En este polémico contexto de las relaciones de Estados Unidos con el resto del mundo, Trump tendrá que fijar la posición de su gobierno frente a la guerra en Ucrania, que para cuando él vuelva a instalarse el próximo 20 de enero en la Casa Blanca, estará a punto de cumplir tres años. No solo porque el gobierno ucraniano depende de la ayuda de Washington para resistir el embate ruso, sino porque no es un secreto la buena amistad que une a Trump con Vladimir Putin desde hace muchísimos años. Por ahora solo sabemos que el pasado viernes Trump sostuvo una conversación telefónica de 25 minutos con el presidente Volodimir Zelenski, pero ninguna de las partes ha divulgado los pormenores de ese diálogo sobre un tema tan complejo, en el que además está directamente involucrada la Unión Europea. Lo mismo ocurre con la decisión que tome ante la no menos compleja guerra en el Medio Oriente. De manera muy especial, porque Estados Unidos es, desde siempre, el principal aliado de Israel.

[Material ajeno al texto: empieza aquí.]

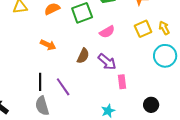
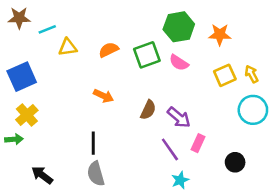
pink semicircle: (107, 32) -> (179, 63), moved, turned 63
pink rectangle: (122, 82) -> (198, 143), turned 32
purple line: (63, 87) -> (170, 149), moved
black circle: (151, 105) -> (235, 162), moved

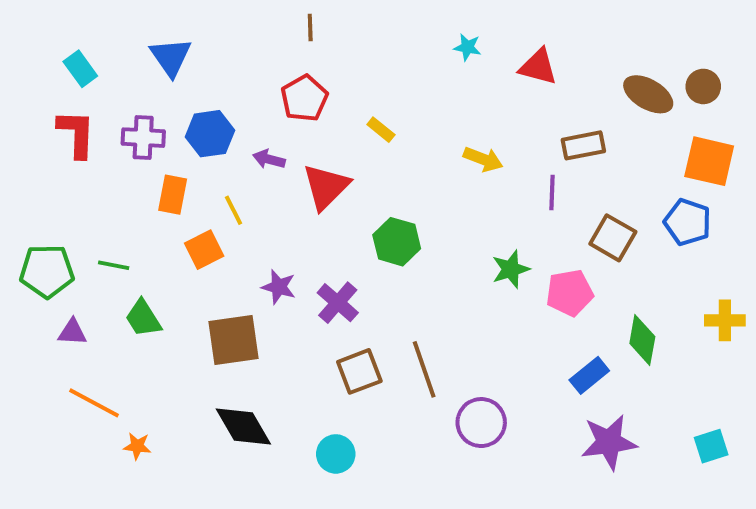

Todavía es demasiado pronto para adelantar opiniones sobre las decisiones de política internacional que pueda adoptar Trump, pero todos los gobiernos del planeta están pendientes de sus palabras. Entre ellos, en América Latina, los gobiernos de Cuba y Venezuela, contra los cuales, en su primera experiencia como presidente de Estados Unidos, Trump sostuvo posiciones muy firmes. En el caso de Cuba, adoptando medidas radicalmente opuestas al apaciguamiento adoptado por Barak Obama. En el de Venezuela, con su apoyo sostenido a las fuerzas de oposición, agrupadas en torno al muy insuficiente interinato de Juan Guaidó, política suavizada por Biden, de manera muy especial en materia petrolera y gasífera a raíz de la invasión rusa a Ucrania en febrero del año 2022. Dos retos ante los cuales, a pesar de ser muy breves notas a pie de una página dedicada a las guerras en Ucrania y el Medio Oriente, Trump tendrá que actuar. En Cuba, porque la crisis cubana se agrava día a día y la muerte en cualquier momento del muy anciano Raúl Castro puede desatar un caos sin precedentes en América Latina. Y porque en Venezuela, donde la fallida elección presidencial del pasado 28 de julio ha colocado al país al borde de la nada, y a Estados Unidos en la necesidad de reaccionar al menos a partir del próximo 10 de enero, fecha en la que, de acuerdo con la constitución venezolana, Nicolás Maduro y Edmundo González pretenden asumir la Presidencia del país, cada uno por su lado. Sin que ningún gobierno de las dos Américas, con excepción de Cuba y Nicaragua, ni de la Unión Europea, con la excepción quizá de Hungría, reconozca a Maduro, y porque en el caso de González, porque ninguno, quizá con la excepción de Estados Unidos, tampoco lo reconozca como presidente legítimo de Venezuela. Sin la menor duda, desafíos que Trump, ni ningún otro gobierno democrático de las dos Américas y la Unión Europea, tic-tac, podrá pasar por alto.